OroChippw / SegmentAnything-OnnxRunner

SegmentAnything-OnnxRunner is an example using Meta AI Research's SAM onnx model in C++.The encoder and decoder of SAM are decoupled in this repository.
MIT License
97 stars 19 forks source link

About result. #30

Open cainiaoshidai opened 11 months ago

cainiaoshidai commented 11 months ago

Hi , The result I got after reasoning with this code is as follows. Can you give me some advice, how can I solve this problem.

cainiaoshidai commented 11 months ago

1699961685006

OroChippw commented 11 months ago

Did you pull the code from the master branch? Since the code is currently being iterated, the code was merged incorrectly on the master branch😂😂😂. You can try switching to the dev branch and modify the parameters in the code to see if the problem still exists. When the subsequent master branch repair is completed, you will also be notified. Thank you for paying attention to this repository .❤️❤️❤️

cainiaoshidai commented 11 months ago

Did you pull the code from the master branch? Since the code is currently being iterated, the code was merged incorrectly on the master branch😂😂😂. You can try switching to the dev branch and modify the parameters in the code to see if the problem still exists. When the subsequent master branch repair is completed, you will also be notified. Thank you for paying attention to this repository .❤️❤️❤️

Yes, I pull the code from the master branch. But when I switching to the dev branch the problem is still exist. I just use myself onnx model. It's useful in python.

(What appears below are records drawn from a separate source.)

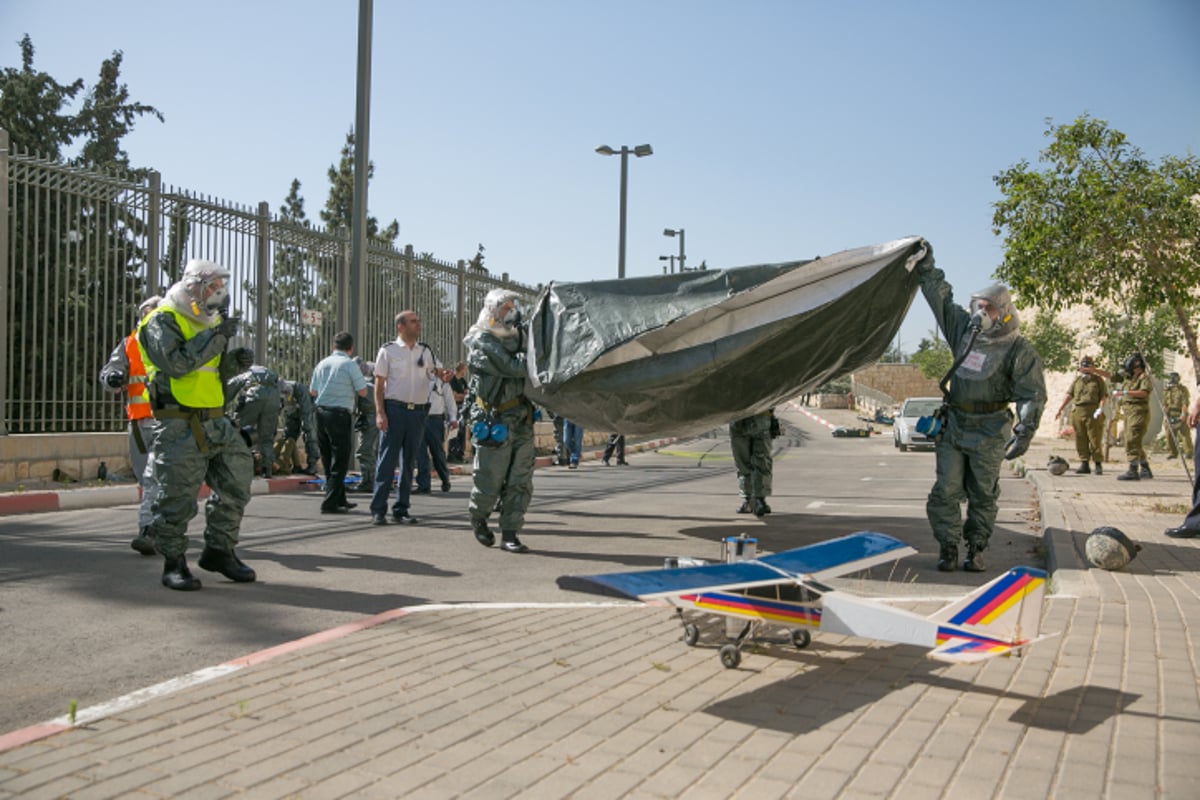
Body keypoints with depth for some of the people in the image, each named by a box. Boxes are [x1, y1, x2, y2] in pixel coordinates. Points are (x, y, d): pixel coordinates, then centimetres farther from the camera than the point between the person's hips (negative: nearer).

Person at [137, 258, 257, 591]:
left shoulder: (209, 321, 19)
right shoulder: (162, 321, -8)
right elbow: (175, 364, -23)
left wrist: (235, 361, 4)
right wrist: (215, 337, -22)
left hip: (216, 422, 8)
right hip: (179, 426, -8)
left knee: (236, 483, 9)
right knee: (177, 496, -3)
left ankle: (219, 551, 22)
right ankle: (173, 563, 10)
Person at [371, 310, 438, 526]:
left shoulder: (426, 351, 13)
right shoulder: (388, 350, 2)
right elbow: (379, 384, 0)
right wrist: (380, 412, -10)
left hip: (418, 411, 4)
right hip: (394, 409, -4)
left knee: (409, 462, 8)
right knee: (387, 461, -4)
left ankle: (401, 509, 15)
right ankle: (378, 509, 0)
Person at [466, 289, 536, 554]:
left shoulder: (517, 336, 13)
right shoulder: (482, 343, -9)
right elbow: (514, 368, -21)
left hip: (522, 421, 6)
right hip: (495, 422, -6)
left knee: (519, 482, 5)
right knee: (489, 482, 3)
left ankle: (509, 534, 12)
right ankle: (478, 518, 31)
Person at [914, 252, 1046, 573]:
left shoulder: (1019, 350, -7)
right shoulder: (964, 329, 8)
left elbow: (1032, 394, -11)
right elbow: (940, 296, 17)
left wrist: (1025, 431, -21)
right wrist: (926, 266, 16)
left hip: (989, 432, -4)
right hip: (954, 425, 4)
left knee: (983, 494, 6)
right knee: (946, 490, -1)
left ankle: (975, 550, 15)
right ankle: (948, 547, 7)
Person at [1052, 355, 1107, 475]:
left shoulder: (1098, 380, 7)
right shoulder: (1077, 380, 17)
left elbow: (1104, 395, 0)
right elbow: (1069, 395, 15)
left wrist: (1100, 409, -15)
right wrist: (1060, 409, 8)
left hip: (1093, 412, -4)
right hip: (1078, 411, 4)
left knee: (1095, 440, -5)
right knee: (1081, 440, 4)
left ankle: (1098, 465, 0)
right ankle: (1085, 464, 8)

cainiaoshidai commented 11 months ago

Hi, I think I found the reason. I compared the python code and found that the image normalization operation is missing in the image processing. When I added the normalization operation, the results were great. Thank you for your project, it is very helpful to me.

input_image_torch = torch.as_tensor(input_image, device=device)

input_image_torch = input_image_torch.permute(2, 0, 1).contiguous()[None, :, :, :]

pixel_mean = torch.Tensor([123.675, 116.28, 103.53]).view(-1, 1, 1).to(device)

pixel_std = torch.Tensor([58.395, 57.12, 57.375]).view(-1, 1, 1).to(device)

x = (input_image_torch - pixel_mean) / pixel_std

OroChippw commented 11 months ago

Which part of the code needs to be modified? Can you give me the correct example for reference? Thank you for your contribution.

cainiaoshidai commented 11 months ago

I change the code Image_PreProcess to follow.

    std::cout << "PreProcess Image ..." << std::endl;
cv::Mat rgbImage;
cv::cvtColor(srcImage, rgbImage, cv::COLOR_BGR2RGB);
cv::Mat floatImage;
rgbImage.convertTo(floatImage, CV_32FC3);
cv::Mat pixelMean = cv::Mat::ones(cv::Size(1024, 1024), CV_32FC3);
cv::Mat pixelStd = cv::Mat::ones(cv::Size(1024, 1024), CV_32FC3);
pixelMean = cv::Scalar(123.675, 116.28, 103.53);
pixelStd = cv::Scalar(58.395, 57.12, 57.375);
floatImage -= pixelMean;
floatImage /= pixelStd;
cv::Mat resizeImage = ResizeLongestSide_apply_image(floatImage, EncoderInputSize);
// Normalization
// resizeImage.convertTo(resizeImage, 1.0 / 255.0);

int pad_h = EncoderInputSize - resizeImage.rows;
int pad_w = EncoderInputSize - resizeImage.cols;

cv::Mat paddingImage;
cv::copyMakeBorder(resizeImage, paddingImage, 0, pad_h, 0, pad_w, cv::BorderTypes::BORDER_CONSTANT, cv::Scalar(0, 0, 0));

std::cout << "paddingImage width : " << paddingImage.cols << ", paddingImage height : " << paddingImage.rows << std::endl;
return paddingImage;

I think the image is normalized in this way, rather than normalized to 0 to 1 or not normalized.